Convert every line of the material below into a numbered list, omitting any blank lines.

--------

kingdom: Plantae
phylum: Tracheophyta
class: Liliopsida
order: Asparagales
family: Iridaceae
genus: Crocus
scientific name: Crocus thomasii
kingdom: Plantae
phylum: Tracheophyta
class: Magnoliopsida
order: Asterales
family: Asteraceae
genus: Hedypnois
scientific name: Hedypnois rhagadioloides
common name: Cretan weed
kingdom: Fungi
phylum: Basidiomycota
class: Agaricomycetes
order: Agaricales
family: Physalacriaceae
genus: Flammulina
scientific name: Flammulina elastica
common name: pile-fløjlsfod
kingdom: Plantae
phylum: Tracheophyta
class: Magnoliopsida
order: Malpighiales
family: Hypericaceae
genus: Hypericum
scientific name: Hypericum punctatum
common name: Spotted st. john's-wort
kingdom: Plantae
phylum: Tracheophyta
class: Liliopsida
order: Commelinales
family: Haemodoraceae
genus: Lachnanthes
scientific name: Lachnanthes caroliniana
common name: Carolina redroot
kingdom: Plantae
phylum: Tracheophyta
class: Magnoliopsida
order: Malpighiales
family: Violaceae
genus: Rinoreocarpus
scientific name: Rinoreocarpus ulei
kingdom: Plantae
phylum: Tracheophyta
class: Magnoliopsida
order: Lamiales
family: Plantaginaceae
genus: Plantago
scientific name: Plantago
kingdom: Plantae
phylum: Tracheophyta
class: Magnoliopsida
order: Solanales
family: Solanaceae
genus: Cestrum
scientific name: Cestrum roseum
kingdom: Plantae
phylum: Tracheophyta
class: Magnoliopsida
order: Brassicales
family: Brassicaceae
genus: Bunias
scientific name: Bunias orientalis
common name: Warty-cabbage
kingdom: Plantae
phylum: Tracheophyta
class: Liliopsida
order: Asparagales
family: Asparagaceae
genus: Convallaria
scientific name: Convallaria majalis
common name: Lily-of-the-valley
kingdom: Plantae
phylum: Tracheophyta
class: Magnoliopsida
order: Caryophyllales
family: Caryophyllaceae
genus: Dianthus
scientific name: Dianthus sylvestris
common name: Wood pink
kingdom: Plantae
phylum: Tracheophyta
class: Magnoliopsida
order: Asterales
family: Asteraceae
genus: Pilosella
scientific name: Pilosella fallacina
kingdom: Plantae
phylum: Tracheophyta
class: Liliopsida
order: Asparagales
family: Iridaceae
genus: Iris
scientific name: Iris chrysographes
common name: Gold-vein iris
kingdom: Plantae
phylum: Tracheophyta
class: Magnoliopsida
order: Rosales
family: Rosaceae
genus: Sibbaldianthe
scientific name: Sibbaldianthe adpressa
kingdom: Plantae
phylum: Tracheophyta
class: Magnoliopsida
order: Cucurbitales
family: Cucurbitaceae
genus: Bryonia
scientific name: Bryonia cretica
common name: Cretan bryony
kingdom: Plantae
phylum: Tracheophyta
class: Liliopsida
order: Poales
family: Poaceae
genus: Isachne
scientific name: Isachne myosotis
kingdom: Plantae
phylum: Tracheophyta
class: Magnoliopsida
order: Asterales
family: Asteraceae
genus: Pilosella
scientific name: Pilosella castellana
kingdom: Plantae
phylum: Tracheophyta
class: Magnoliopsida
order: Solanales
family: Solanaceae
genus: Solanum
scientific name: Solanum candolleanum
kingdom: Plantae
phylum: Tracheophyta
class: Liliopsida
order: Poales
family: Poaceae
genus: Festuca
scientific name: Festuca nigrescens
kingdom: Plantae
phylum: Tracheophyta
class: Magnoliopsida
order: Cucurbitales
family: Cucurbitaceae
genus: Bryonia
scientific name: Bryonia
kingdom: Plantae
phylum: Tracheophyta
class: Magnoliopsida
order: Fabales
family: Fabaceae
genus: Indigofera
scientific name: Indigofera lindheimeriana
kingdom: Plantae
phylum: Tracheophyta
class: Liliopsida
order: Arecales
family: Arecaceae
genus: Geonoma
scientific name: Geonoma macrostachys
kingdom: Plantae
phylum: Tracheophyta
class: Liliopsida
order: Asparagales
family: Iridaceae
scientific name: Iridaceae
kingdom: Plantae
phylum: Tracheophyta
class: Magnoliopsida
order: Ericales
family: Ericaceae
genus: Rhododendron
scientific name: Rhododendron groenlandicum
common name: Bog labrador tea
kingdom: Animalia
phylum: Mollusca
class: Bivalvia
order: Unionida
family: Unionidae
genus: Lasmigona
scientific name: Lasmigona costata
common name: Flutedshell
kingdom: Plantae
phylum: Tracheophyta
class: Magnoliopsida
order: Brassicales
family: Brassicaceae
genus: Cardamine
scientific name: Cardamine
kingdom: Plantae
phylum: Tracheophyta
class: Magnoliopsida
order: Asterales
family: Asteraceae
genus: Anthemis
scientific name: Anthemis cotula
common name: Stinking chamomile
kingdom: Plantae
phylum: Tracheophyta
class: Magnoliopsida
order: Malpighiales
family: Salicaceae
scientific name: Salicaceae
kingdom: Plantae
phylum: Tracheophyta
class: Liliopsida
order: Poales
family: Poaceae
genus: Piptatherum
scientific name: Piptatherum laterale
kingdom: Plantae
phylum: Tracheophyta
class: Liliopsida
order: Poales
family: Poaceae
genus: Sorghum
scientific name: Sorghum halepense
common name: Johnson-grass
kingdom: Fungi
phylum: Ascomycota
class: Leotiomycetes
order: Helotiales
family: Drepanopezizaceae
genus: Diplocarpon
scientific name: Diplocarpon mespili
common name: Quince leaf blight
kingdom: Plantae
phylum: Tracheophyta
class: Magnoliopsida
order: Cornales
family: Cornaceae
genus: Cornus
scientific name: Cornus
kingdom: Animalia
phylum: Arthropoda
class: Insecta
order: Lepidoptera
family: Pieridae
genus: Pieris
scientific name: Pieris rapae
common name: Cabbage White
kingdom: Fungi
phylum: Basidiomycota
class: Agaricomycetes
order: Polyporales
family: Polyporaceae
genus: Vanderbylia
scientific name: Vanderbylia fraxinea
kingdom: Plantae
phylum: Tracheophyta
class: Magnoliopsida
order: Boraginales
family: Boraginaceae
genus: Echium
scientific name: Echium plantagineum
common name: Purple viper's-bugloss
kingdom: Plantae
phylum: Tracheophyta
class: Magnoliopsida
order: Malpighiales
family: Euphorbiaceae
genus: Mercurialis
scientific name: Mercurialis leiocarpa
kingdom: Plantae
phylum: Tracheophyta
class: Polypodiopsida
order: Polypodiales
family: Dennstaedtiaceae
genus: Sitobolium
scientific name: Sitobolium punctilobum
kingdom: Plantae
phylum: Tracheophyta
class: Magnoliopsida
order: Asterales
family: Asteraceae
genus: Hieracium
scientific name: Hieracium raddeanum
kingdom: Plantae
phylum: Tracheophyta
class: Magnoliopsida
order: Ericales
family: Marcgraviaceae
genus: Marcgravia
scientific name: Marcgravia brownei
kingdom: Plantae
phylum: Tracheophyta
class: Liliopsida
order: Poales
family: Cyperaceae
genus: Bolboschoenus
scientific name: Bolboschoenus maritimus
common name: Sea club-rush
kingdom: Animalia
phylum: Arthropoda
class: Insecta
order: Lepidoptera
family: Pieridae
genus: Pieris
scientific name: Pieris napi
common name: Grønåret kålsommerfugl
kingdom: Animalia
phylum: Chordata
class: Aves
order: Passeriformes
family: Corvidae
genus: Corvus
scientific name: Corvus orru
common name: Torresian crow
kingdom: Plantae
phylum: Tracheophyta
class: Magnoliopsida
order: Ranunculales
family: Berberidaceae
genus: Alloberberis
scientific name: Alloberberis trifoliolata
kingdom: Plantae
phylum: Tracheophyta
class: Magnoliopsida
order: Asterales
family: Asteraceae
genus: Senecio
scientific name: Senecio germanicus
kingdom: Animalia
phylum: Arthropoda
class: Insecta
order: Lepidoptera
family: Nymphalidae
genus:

--------

▶ SOLUTION TO THE EXERCISE:
1. kingdom: Plantae
2. phylum: Tracheophyta
3. class: Liliopsida
4. order: Asparagales
5. family: Iridaceae
6. genus: Crocus
7. scientific name: Crocus thomasii
8. kingdom: Plantae
9. phylum: Tracheophyta
10. class: Magnoliopsida
11. order: Asterales
12. family: Asteraceae
13. genus: Hedypnois
14. scientific name: Hedypnois rhagadioloides
15. common name: Cretan weed
16. kingdom: Fungi
17. phylum: Basidiomycota
18. class: Agaricomycetes
19. order: Agaricales
20. family: Physalacriaceae
21. genus: Flammulina
22. scientific name: Flammulina elastica
23. common name: pile-fløjlsfod
24. kingdom: Plantae
25. phylum: Tracheophyta
26. class: Magnoliopsida
27. order: Malpighiales
28. family: Hypericaceae
29. genus: Hypericum
30. scientific name: Hypericum punctatum
31. common name: Spotted st. john's-wort
32. kingdom: Plantae
33. phylum: Tracheophyta
34. class: Liliopsida
35. order: Commelinales
36. family: Haemodoraceae
37. genus: Lachnanthes
38. scientific name: Lachnanthes caroliniana
39. common name: Carolina redroot
40. kingdom: Plantae
41. phylum: Tracheophyta
42. class: Magnoliopsida
43. order: Malpighiales
44. family: Violaceae
45. genus: Rinoreocarpus
46. scientific name: Rinoreocarpus ulei
47. kingdom: Plantae
48. phylum: Tracheophyta
49. class: Magnoliopsida
50. order: Lamiales
51. family: Plantaginaceae
52. genus: Plantago
53. scientific name: Plantago
54. kingdom: Plantae
55. phylum: Tracheophyta
56. class: Magnoliopsida
57. order: Solanales
58. family: Solanaceae
59. genus: Cestrum
60. scientific name: Cestrum roseum
61. kingdom: Plantae
62. phylum: Tracheophyta
63. class: Magnoliopsida
64. order: Brassicales
65. family: Brassicaceae
66. genus: Bunias
67. scientific name: Bunias orientalis
68. common name: Warty-cabbage
69. kingdom: Plantae
70. phylum: Tracheophyta
71. class: Liliopsida
72. order: Asparagales
73. family: Asparagaceae
74. genus: Convallaria
75. scientific name: Convallaria majalis
76. common name: Lily-of-the-valley
77. kingdom: Plantae
78. phylum: Tracheophyta
79. class: Magnoliopsida
80. order: Caryophyllales
81. family: Caryophyllaceae
82. genus: Dianthus
83. scientific name: Dianthus sylvestris
84. common name: Wood pink
85. kingdom: Plantae
86. phylum: Tracheophyta
87. class: Magnoliopsida
88. order: Asterales
89. family: Asteraceae
90. genus: Pilosella
91. scientific name: Pilosella fallacina
92. kingdom: Plantae
93. phylum: Tracheophyta
94. class: Liliopsida
95. order: Asparagales
96. family: Iridaceae
97. genus: Iris
98. scientific name: Iris chrysographes
99. common name: Gold-vein iris
100. kingdom: Plantae
101. phylum: Tracheophyta
102. class: Magnoliopsida
103. order: Rosales
104. family: Rosaceae
105. genus: Sibbaldianthe
106. scientific name: Sibbaldianthe adpressa
107. kingdom: Plantae
108. phylum: Tracheophyta
109. class: Magnoliopsida
110. order: Cucurbitales
111. family: Cucurbitaceae
112. genus: Bryonia
113. scientific name: Bryonia cretica
114. common name: Cretan bryony
115. kingdom: Plantae
116. phylum: Tracheophyta
117. class: Liliopsida
118. order: Poales
119. family: Poaceae
120. genus: Isachne
121. scientific name: Isachne myosotis
122. kingdom: Plantae
123. phylum: Tracheophyta
124. class: Magnoliopsida
125. order: Asterales
126. family: Asteraceae
127. genus: Pilosella
128. scientific name: Pilosella castellana
129. kingdom: Plantae
130. phylum: Tracheophyta
131. class: Magnoliopsida
132. order: Solanales
133. family: Solanaceae
134. genus: Solanum
135. scientific name: Solanum candolleanum
136. kingdom: Plantae
137. phylum: Tracheophyta
138. class: Liliopsida
139. order: Poales
140. family: Poaceae
141. genus: Festuca
142. scientific name: Festuca nigrescens
143. kingdom: Plantae
144. phylum: Tracheophyta
145. class: Magnoliopsida
146. order: Cucurbitales
147. family: Cucurbitaceae
148. genus: Bryonia
149. scientific name: Bryonia
150. kingdom: Plantae
151. phylum: Tracheophyta
152. class: Magnoliopsida
153. order: Fabales
154. family: Fabaceae
155. genus: Indigofera
156. scientific name: Indigofera lindheimeriana
157. kingdom: Plantae
158. phylum: Tracheophyta
159. class: Liliopsida
160. order: Arecales
161. family: Arecaceae
162. genus: Geonoma
163. scientific name: Geonoma macrostachys
164. kingdom: Plantae
165. phylum: Tracheophyta
166. class: Liliopsida
167. order: Asparagales
168. family: Iridaceae
169. scientific name: Iridaceae
170. kingdom: Plantae
171. phylum: Tracheophyta
172. class: Magnoliopsida
173. order: Ericales
174. family: Ericaceae
175. genus: Rhododendron
176. scientific name: Rhododendron groenlandicum
177. common name: Bog labrador tea
178. kingdom: Animalia
179. phylum: Mollusca
180. class: Bivalvia
181. order: Unionida
182. family: Unionidae
183. genus: Lasmigona
184. scientific name: Lasmigona costata
185. common name: Flutedshell
186. kingdom: Plantae
187. phylum: Tracheophyta
188. class: Magnoliopsida
189. order: Brassicales
190. family: Brassicaceae
191. genus: Cardamine
192. scientific name: Cardamine
193. kingdom: Plantae
194. phylum: Tracheophyta
195. class: Magnoliopsida
196. order: Asterales
197. family: Asteraceae
198. genus: Anthemis
199. scientific name: Anthemis cotula
200. common name: Stinking chamomile
201. kingdom: Plantae
202. phylum: Tracheophyta
203. class: Magnoliopsida
204. order: Malpighiales
205. family: Salicaceae
206. scientific name: Salicaceae
207. kingdom: Plantae
208. phylum: Tracheophyta
209. class: Liliopsida
210. order: Poales
211. family: Poaceae
212. genus: Piptatherum
213. scientific name: Piptatherum laterale
214. kingdom: Plantae
215. phylum: Tracheophyta
216. class: Liliopsida
217. order: Poales
218. family: Poaceae
219. genus: Sorghum
220. scientific name: Sorghum halepense
221. common name: Johnson-grass
222. kingdom: Fungi
223. phylum: Ascomycota
224. class: Leotiomycetes
225. order: Helotiales
226. family: Drepanopezizaceae
227. genus: Diplocarpon
228. scientific name: Diplocarpon mespili
229. common name: Quince leaf blight
230. kingdom: Plantae
231. phylum: Tracheophyta
232. class: Magnoliopsida
233. order: Cornales
234. family: Cornaceae
235. genus: Cornus
236. scientific name: Cornus
237. kingdom: Animalia
238. phylum: Arthropoda
239. class: Insecta
240. order: Lepidoptera
241. family: Pieridae
242. genus: Pieris
243. scientific name: Pieris rapae
244. common name: Cabbage White
245. kingdom: Fungi
246. phylum: Basidiomycota
247. class: Agaricomycetes
248. order: Polyporales
249. family: Polyporaceae
250. genus: Vanderbylia
251. scientific name: Vanderbylia fraxinea
252. kingdom: Plantae
253. phylum: Tracheophyta
254. class: Magnoliopsida
255. order: Boraginales
256. family: Boraginaceae
257. genus: Echium
258. scientific name: Echium plantagineum
259. common name: Purple viper's-bugloss
260. kingdom: Plantae
261. phylum: Tracheophyta
262. class: Magnoliopsida
263. order: Malpighiales
264. family: Euphorbiaceae
265. genus: Mercurialis
266. scientific name: Mercurialis leiocarpa
267. kingdom: Plantae
268. phylum: Tracheophyta
269. class: Polypodiopsida
270. order: Polypodiales
271. family: Dennstaedtiaceae
272. genus: Sitobolium
273. scientific name: Sitobolium punctilobum
274. kingdom: Plantae
275. phylum: Tracheophyta
276. class: Magnoliopsida
277. order: Asterales
278. family: Asteraceae
279. genus: Hieracium
280. scientific name: Hieracium raddeanum
281. kingdom: Plantae
282. phylum: Tracheophyta
283. class: Magnoliopsida
284. order: Ericales
285. family: Marcgraviaceae
286. genus: Marcgravia
287. scientific name: Marcgravia brownei
288. kingdom: Plantae
289. phylum: Tracheophyta
290. class: Liliopsida
291. order: Poales
292. family: Cyperaceae
293. genus: Bolboschoenus
294. scientific name: Bolboschoenus maritimus
295. common name: Sea club-rush
296. kingdom: Animalia
297. phylum: Arthropoda
298. class: Insecta
299. order: Lepidoptera
300. family: Pieridae
301. genus: Pieris
302. scientific name: Pieris napi
303. common name: Grønåret kålsommerfugl
304. kingdom: Animalia
305. phylum: Chordata
306. class: Aves
307. order: Passeriformes
308. family: Corvidae
309. genus: Corvus
310. scientific name: Corvus orru
311. common name: Torresian crow
312. kingdom: Plantae
313. phylum: Tracheophyta
314. class: Magnoliopsida
315. order: Ranunculales
316. family: Berberidaceae
317. genus: Alloberberis
318. scientific name: Alloberberis trifoliolata
319. kingdom: Plantae
320. phylum: Tracheophyta
321. class: Magnoliopsida
322. order: Asterales
323. family: Asteraceae
324. genus: Senecio
325. scientific name: Senecio germanicus
326. kingdom: Animalia
327. phylum: Arthropoda
328. class: Insecta
329. order: Lepidoptera
330. family: Nymphalidae
331. genus:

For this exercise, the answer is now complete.